───── Source records

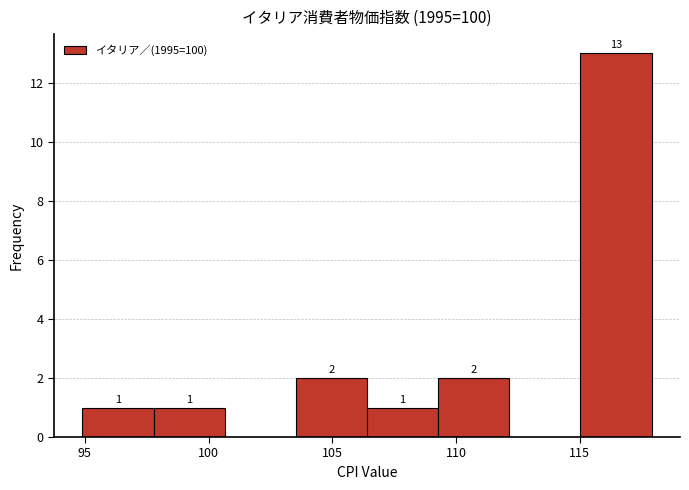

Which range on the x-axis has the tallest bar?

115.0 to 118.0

──────────
───── Source records

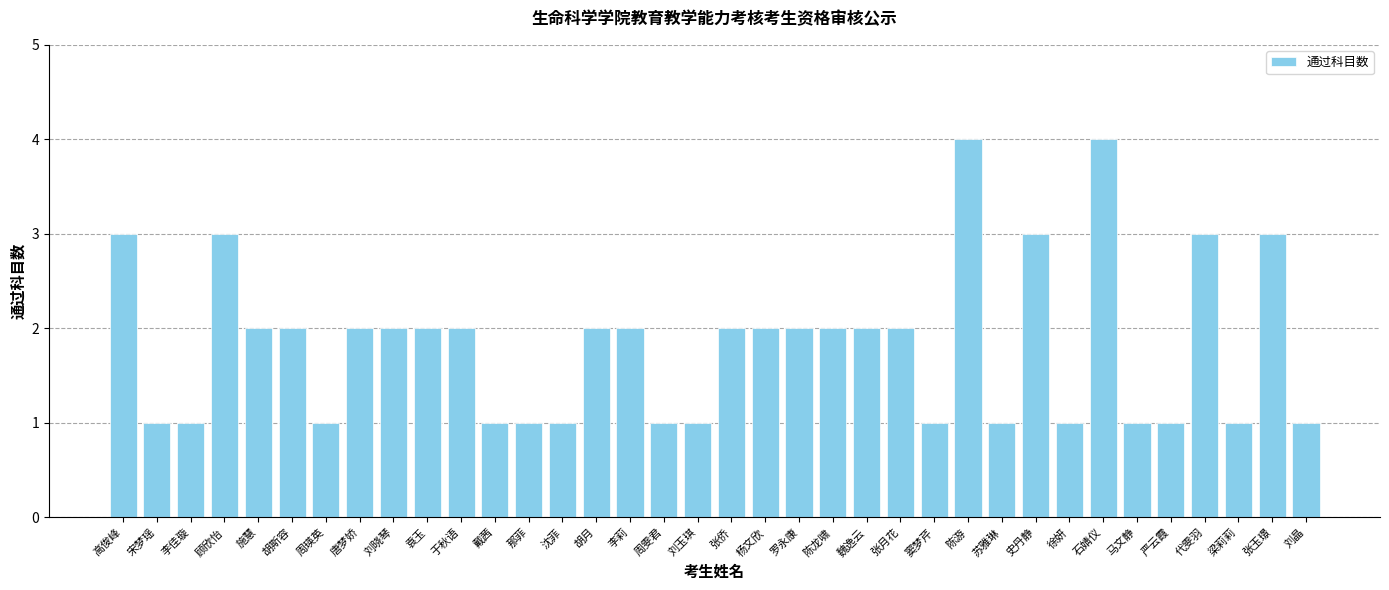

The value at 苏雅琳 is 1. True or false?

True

──────────
───── Source records

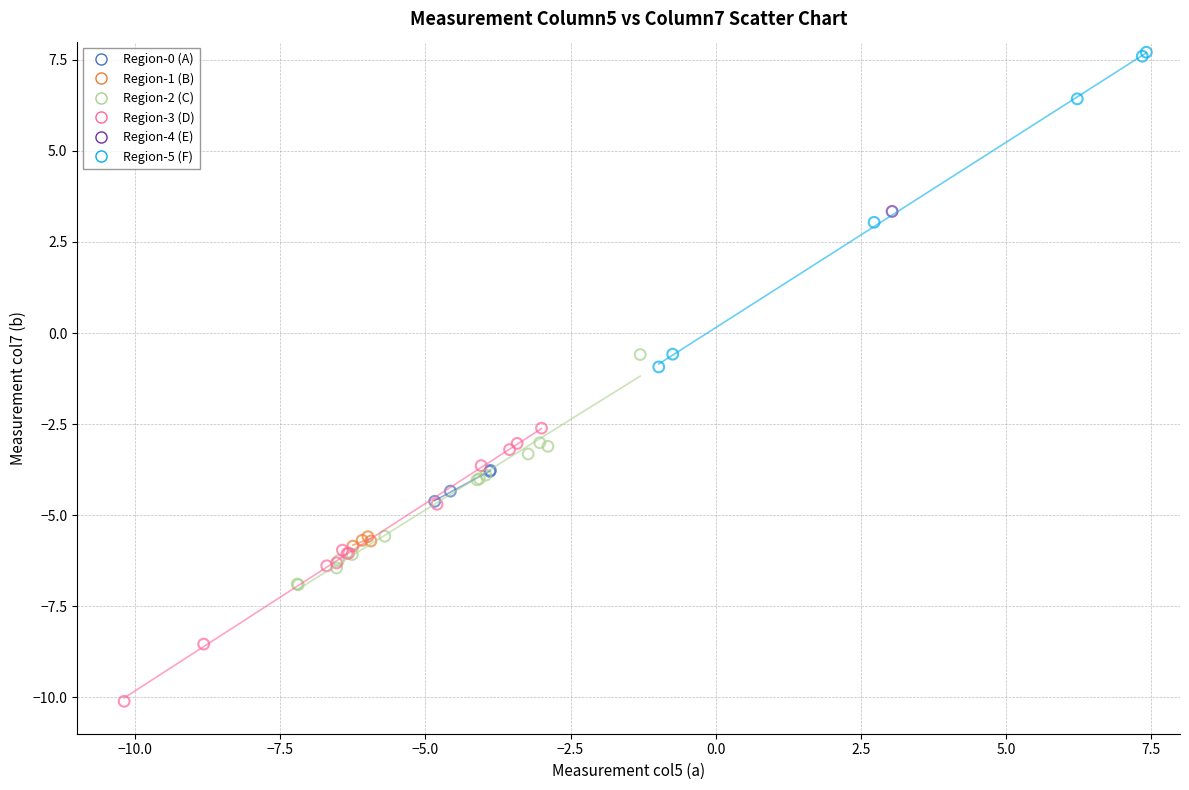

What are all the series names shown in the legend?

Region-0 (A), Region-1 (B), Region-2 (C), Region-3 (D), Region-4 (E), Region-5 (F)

──────────

**Task details**
Reproduce the data from the line containing "What are all" through the line containing "Region-0 (A), Region-1", with both of those lines included.

**Answer for this exercise**
What are all the series names shown in the legend?

Region-0 (A), Region-1 (B), Region-2 (C), Region-3 (D), Region-4 (E), Region-5 (F)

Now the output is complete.